The Battle of The Blue
Rebel forces charge the Topeka Battery at Mockbee farm, original painting by Benjamin Mileham

Thursday, August 4, 2011

Captain A.J.Huntoon meets the Enemy

 "The earth is covered thick with other clay,
 Which her own clay shall cover, heaped and pent,
 Rider and horse, - friend, foe, - in one red burial blent."
                                                                 Lord Byron 

 The yard in front of the Boston Adams Place filled with the men from the 2nd. KSM as October 22nd. 1864 drew to a close.    They were cold and hungry but not yet defeated as they pondered their fate that night and most of the men in the yard were uninjured with the exception of a few of the men of Topeka Battery who were brought there to be tended to by their comrades.  They tried to keep warm around campfires that were fed by the Confederate Provost Guard, who used fence-boards to fuel the flames and kept a constant watch over their prisoners as they had been instructed to by Brigadier General Jo Shelby.   The ranking member of the KSM taken prisoner was Captain A.J.Huntoon of Co. B and he was quickly taken to General Shelby, who directed him brought inside to meet with the Confederate Commander, General Sterling Price.
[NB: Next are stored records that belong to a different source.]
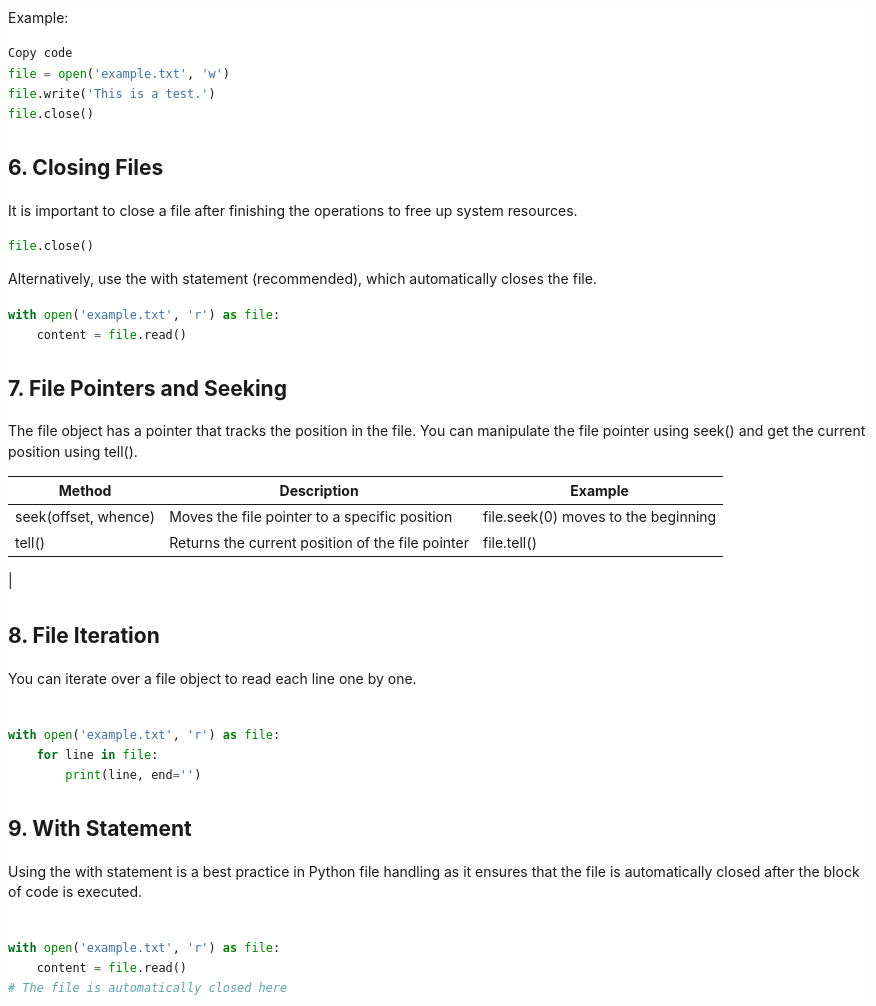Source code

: Example:

```python
Copy code
file = open('example.txt', 'w')
file.write('This is a test.')
file.close()
```

## 6. Closing Files
It is important to close a file after finishing the operations to free up system resources.

```python
file.close()
```
Alternatively, use the with statement (recommended), which automatically closes the file.

```python
with open('example.txt', 'r') as file:
    content = file.read()
```

## 7. File Pointers and Seeking

The file object has a pointer that tracks the position in the file. You can manipulate the file pointer using seek() and get the current position using tell().

|**Method**|**Description**|**Example**|
|----------|---------------|-----------|
|seek(offset, whence)|	Moves the file pointer to a specific position|	file.seek(0) moves to the beginning|
|tell()|Returns the current position of the file pointer	|file.tell()|
|

## 8. File Iteration
You can iterate over a file object to read each line one by one.

```python

with open('example.txt', 'r') as file:
    for line in file:
        print(line, end='')
```

## 9. With Statement
Using the with statement is a best practice in Python file handling as it ensures that the file is automatically closed after the block of code is executed.

```python

with open('example.txt', 'r') as file:
    content = file.read()
# The file is automatically closed here
```
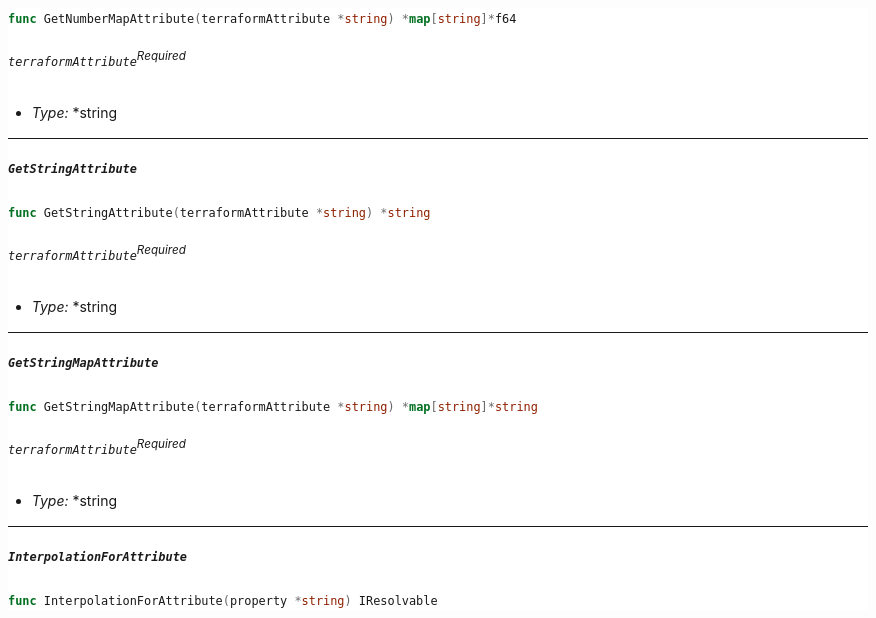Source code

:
 ```go
func GetNumberMapAttribute(terraformAttribute *string) *map[string]*f64
```

###### `terraformAttribute`<sup>Required</sup> <a name="terraformAttribute" id="@cdktf/provider-digitalocean.dataDigitaloceanImages.DataDigitaloceanImagesFilterOutputReference.getNumberMapAttribute.parameter.terraformAttribute"></a>

- *Type:* *string

---

##### `GetStringAttribute` <a name="GetStringAttribute" id="@cdktf/provider-digitalocean.dataDigitaloceanImages.DataDigitaloceanImagesFilterOutputReference.getStringAttribute"></a>

```go
func GetStringAttribute(terraformAttribute *string) *string
```

###### `terraformAttribute`<sup>Required</sup> <a name="terraformAttribute" id="@cdktf/provider-digitalocean.dataDigitaloceanImages.DataDigitaloceanImagesFilterOutputReference.getStringAttribute.parameter.terraformAttribute"></a>

- *Type:* *string

---

##### `GetStringMapAttribute` <a name="GetStringMapAttribute" id="@cdktf/provider-digitalocean.dataDigitaloceanImages.DataDigitaloceanImagesFilterOutputReference.getStringMapAttribute"></a>

```go
func GetStringMapAttribute(terraformAttribute *string) *map[string]*string
```

###### `terraformAttribute`<sup>Required</sup> <a name="terraformAttribute" id="@cdktf/provider-digitalocean.dataDigitaloceanImages.DataDigitaloceanImagesFilterOutputReference.getStringMapAttribute.parameter.terraformAttribute"></a>

- *Type:* *string

---

##### `InterpolationForAttribute` <a name="InterpolationForAttribute" id="@cdktf/provider-digitalocean.dataDigitaloceanImages.DataDigitaloceanImagesFilterOutputReference.interpolationForAttribute"></a>

```go
func InterpolationForAttribute(property *string) IResolvable
```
General Price immediately began to question Captain Huntoon about the force that had engaged his men that afternoon but doubted the veracity of Captain Huntoon's statement that that it was a battalion of Kansas Militia.  He seemed to believe that they were veteran soldiers and that Captain Huntoon must have a motive for lying.   The Captain went on to tell General Price that the entire Militia of the State had been ordered out and there were about 30,000 of them.  (The latter being a lie; Captain Huntoon knew only that there were about thirty regiments in the militia organization.)  The questioning continued for about half an hour before General Price ordered the Captain back out into the yard with the other prisoners.
     A steady stream of injured Rebel soldiers were brought into the house for treatment of their wounds and about midnight someone came out into the yard and asked if anyone of the captives was a surgeon in the Federal Army.  Captain Huntoon replied that he was a doctor in his hometown and was told that there was a prisoner inside who wanted to see him.  He found this man to be John Branner from Topeka Battery who had been shot in both arms.  The Confederate doctor had wanted to amputate one of the arms but Captain Huntoon examined the arm and was able to save it, despite the shortage of medical supplies.  At about 2:00 A.M. Captain Huntoon heard a Rebel Officer call for the Commander of the Union gun to be brought in for treatment; someone had remembered Ross Burns of Topeka Battery and perhaps due to the way he comported himself during the previous day’s battle, his fractured skull was treated and his life spared.  Captain Huntoon spent the rest of the night taking care of the wounded from both sides before being released to the Provost Guard at daybreak.  The Captain later reported that at least 20 Rebels died that night and there were 50 more still remaining.   
   The men of the 2nd had watched the movement of the huge Rebel wagon train all night and now at dawn they were assembled at the rear of this behemoth as it prepared to travel south.*  Without any of food or water since their capture and with many of them wearing no shoes and inadequate clothing, they were preparing to make a journey which would test their mortal souls – a journey which would also coincide with the largest battle of the War fought on Kansas soil and a journey few of them would ever want to recall as long as they lived.

 *This is an inaccurate statement.  In fact, the wagon train of General Price never crossed at Byrom's Ford but had turned south towards Hickman's Mills, away from the Federal Army and where the river crossing was easier .  What the prisoners had seen and heard was the Rebel Army organizing for the coming battle.